Ranji Trophy Final: Tamil Nadu feel weight of two tons
K L Rahul (right) and Karun Nair (bottom) put together an unbeaten partnership of 239 runs for sixth wicket. (Express photo by Kevin D’Souza
NOW, the ramp shot is no longer a novelty. Being surprised by it would be akin to raising an eyebrow over seeing your mother use WhatsApp on her smart-phone. For, you can find it being attempted everywhere, from the World Cup arenas Down Under to your neighbourhood maidaan.
And it’s no longer bracketed as a Sehwag or a Dilshan shot. Every batsman worth his salt, at international level or otherwise, prefers to possess the ramp – a glide over the slips that is played with the bat angled at around 45 degrees – in his repertoire.
But still, Karun Nair couldn’t disguise the wonder, almost awe, on his face when he saw his batting partner pull off a perfect rendition of this oft-used yet avant-garde batting invention. He stood there as if he had just heard a Carnatic musician try his hand at Punjabi rap.
KL Rahul is still 22, but somehow it’s difficult to think of him as being anything but a traditionalist. A budding Test star in the T20 era but one oozing with the old-school charm of the village greens.
Yes, Rahul was past his three-figures by now. He had brought up yet another first-class ton against a hapless Tamil Nadu attack, who had made the Wankhede Stadium wicket resemble a batting-friendly runway. But still Rahul playing the ramp?
Maybe what got Nair’s goat was the fact that his comparatively docile fellow Karnataka right-hander had played a shot that would ideally have been expected of him, when he on the other hand was busy grinding Tamil Nadu into the dust more like a surgeon with a penchant for precision than a butcher scything through them, which is pretty much what he’s known for in the IPL world-one that Rahul is yet to make a significant impression in.
Hamstring issue
Rahul didn’t seem to make much of the boundary that he’d just scored in an area, which you are unlikely to find populated in his wagon-wheel on most days. He had worked hard enough to deserve this moment of audacity. That too despite being handicapped with a pulled hamstring for a major part of his innings, and for every second that he spent in the middle on the second day of the Ranji Trophy final.
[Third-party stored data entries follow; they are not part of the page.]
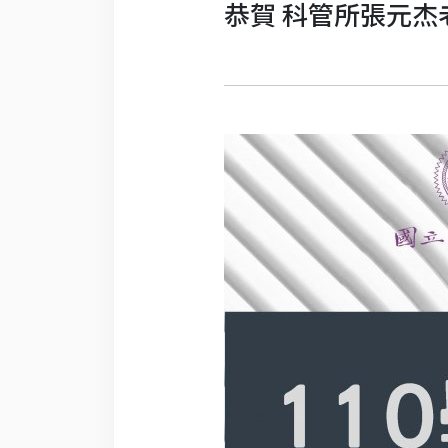
恭賀 科管所張元杰老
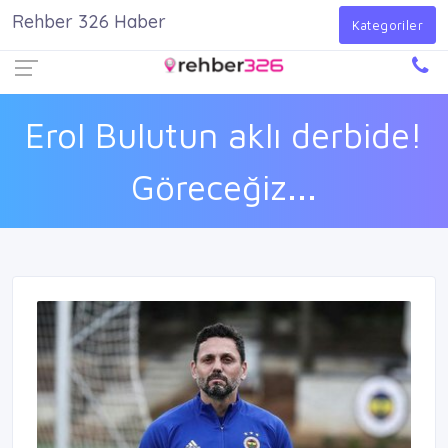
Rehber 326 Haber
Firma Ekle
Kayıt Ol
Giriş Yap
Kategoriler
Erol Bulutun aklı derbide!
Göreceğiz...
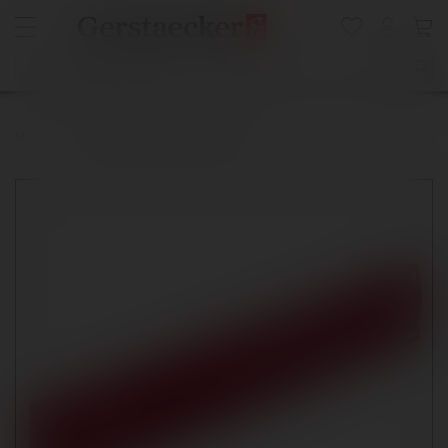
Startseite
transotype® Schneidelineal PRO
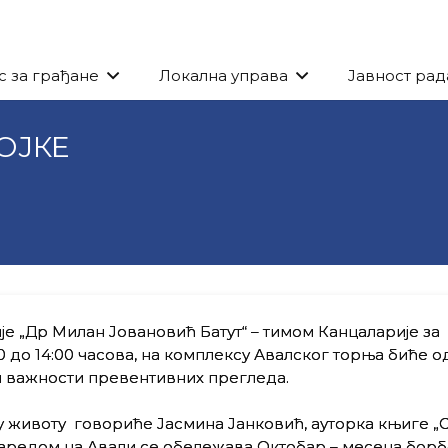
с за грађане
Локална управа
Јавност рад
ОЈКЕ
је „Др Милан Јовановић Батут“ – тимом Канцаларије за
2:00 до 14:00 часова, на комплексу Авалског торња биће 
и важности превентивних прегледа.
 животу говориће Јасмина Јанковић, ауторка књиге „
у заредом на Авали се обележава Октобар – месеца бор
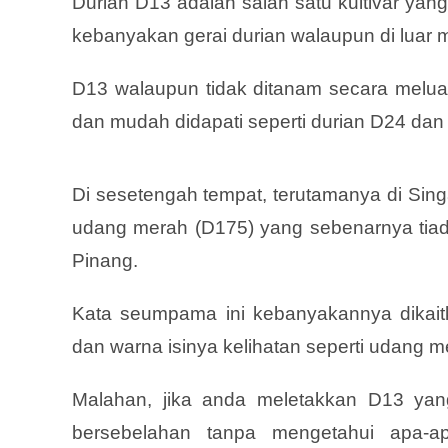
Durian D13 adalah salah satu kultivar yang
kebanyakan gerai durian walaupun di luar 
D13 walaupun tidak ditanam secara meluas 
dan mudah didapati seperti durian D24 da
Di sesetengah tempat, terutamanya di Sing
udang merah (D175) yang sebenarnya tiada
Pinang.
Kata seumpama ini kebanyakannya dikait
dan warna isinya kelihatan seperti udang m
Malahan, jika anda meletakkan D13 ya
bersebelahan tanpa mengetahui apa-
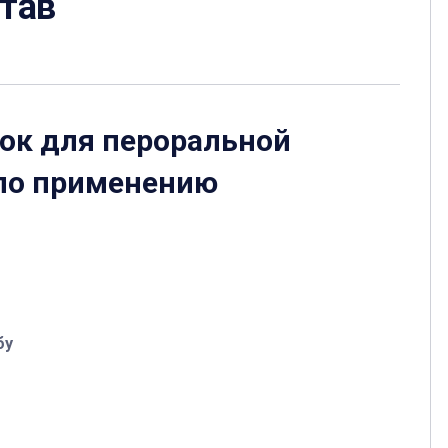
став
ок для пероральной
по применению
бу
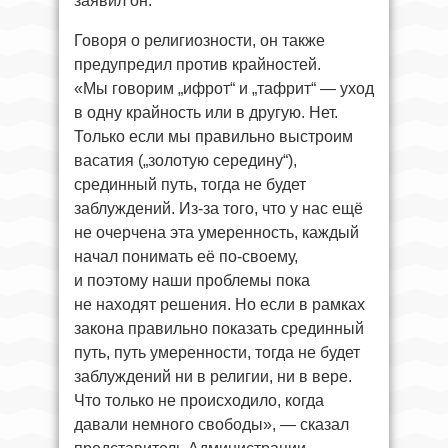
заявил он.
Говоря о религиозности, он также
предупредил против крайностей.
«Мы говорим „ифрот“ и „тафрит“ — уход
в одну крайность или в другую. Нет.
Только если мы правильно выстроим
васатия („золотую середину“),
срединный путь, тогда не будет
заблуждений. Из-за того, что у нас ещё
не очерчена эта умеренность, каждый
начал понимать её по-своему,
и поэтому наши проблемы пока
не находят решения. Но если в рамках
закона правильно показать срединный
путь, путь умеренности, тогда не будет
заблуждений ни в религии, ни в вере.
Что только не происходило, когда
давали немного свободы», — сказал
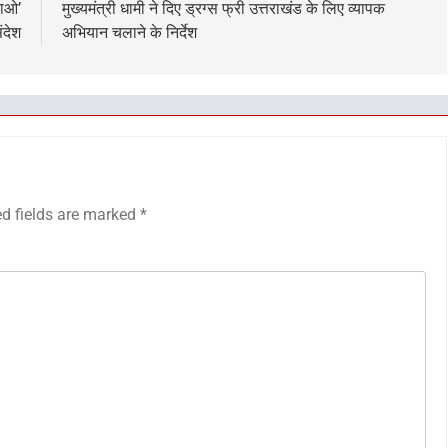
़ाओ’
मुख्यमंत्री धामी ने दिए ड्रग्स फ्री उत्तराखंड के लिए व्यापक
ंदेश
अभियान चलाने के निर्देश
ed fields are marked
*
The role reversal though was brief. In fact it lasted all of one delivery, even if Rahul did score at a strike-rate that was almost 20 runs quicker than Nair overall, and was also the only Karnataka batsman to hit a six on Monday. Having rid himself of his inhibitions for the ramp shot, Rahul returned to his natural style of play.
Nair, meanwhile, continued to plug away, mixing sturdy defence while intermittently displaying his attacking prowess whenever the Tamil Nadu bowlers got it wrong. Eventually, he batted through the day, facing 295 deliveries and bringing up his first century of the Ranji season, finishing unbeaten on 130. Rahul finished the day, literally on one leg but still unbeaten on 131. And by stumps on Day Two, the two distinctly fashioned batsmen ensured that Karnataka had more or less defended their Ranji crown with the defending champions’ score reading 323/5, with a first innings lead of 189 and three days still to go.
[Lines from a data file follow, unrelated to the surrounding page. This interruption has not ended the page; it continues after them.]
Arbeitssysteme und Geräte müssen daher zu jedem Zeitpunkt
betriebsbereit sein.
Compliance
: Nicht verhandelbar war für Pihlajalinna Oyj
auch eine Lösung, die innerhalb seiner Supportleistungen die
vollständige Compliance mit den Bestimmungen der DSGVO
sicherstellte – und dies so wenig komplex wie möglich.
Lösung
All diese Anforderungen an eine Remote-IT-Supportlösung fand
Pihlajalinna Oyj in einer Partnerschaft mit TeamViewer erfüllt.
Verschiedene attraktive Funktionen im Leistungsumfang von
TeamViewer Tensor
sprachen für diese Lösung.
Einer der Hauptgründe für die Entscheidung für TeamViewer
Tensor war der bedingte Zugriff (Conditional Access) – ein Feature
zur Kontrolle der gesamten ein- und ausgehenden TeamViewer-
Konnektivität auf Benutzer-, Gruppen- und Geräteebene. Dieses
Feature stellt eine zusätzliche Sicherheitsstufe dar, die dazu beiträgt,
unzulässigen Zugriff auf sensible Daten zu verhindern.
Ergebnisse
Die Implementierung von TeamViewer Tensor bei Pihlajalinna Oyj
When Rahul had ambled off on Sunday evening, he’d left Karnataka reeling and in trouble of going the Tamil Nadu way of collapsing in a heap. But following an impressive night-watchman sojourn by Abhimanyu Mithun, he joined Nair at the crease with the opposition total still 50 runs away.
That was probably the last time Tamil Nadu were even allowed to remain a competitive part of the match. And they withered away from that point on, even if Rahul was struggling to rotate the strike owing to his injured leg. The pace of the match itself was not electric and was limping at a rather awkward rate, but Rahul-who only two months ago had won the hearts of the Australian public with a century at the SCG-lit it up by hobbling his way to a century, of course with an occasional spurt of unexpected aggression.
Brief Scores: Tamil Nadu 134 vs Karnataka 323/5 in 99 overs (KL Rahul batting 131, K Nair batting 130; LBalaji 3/68).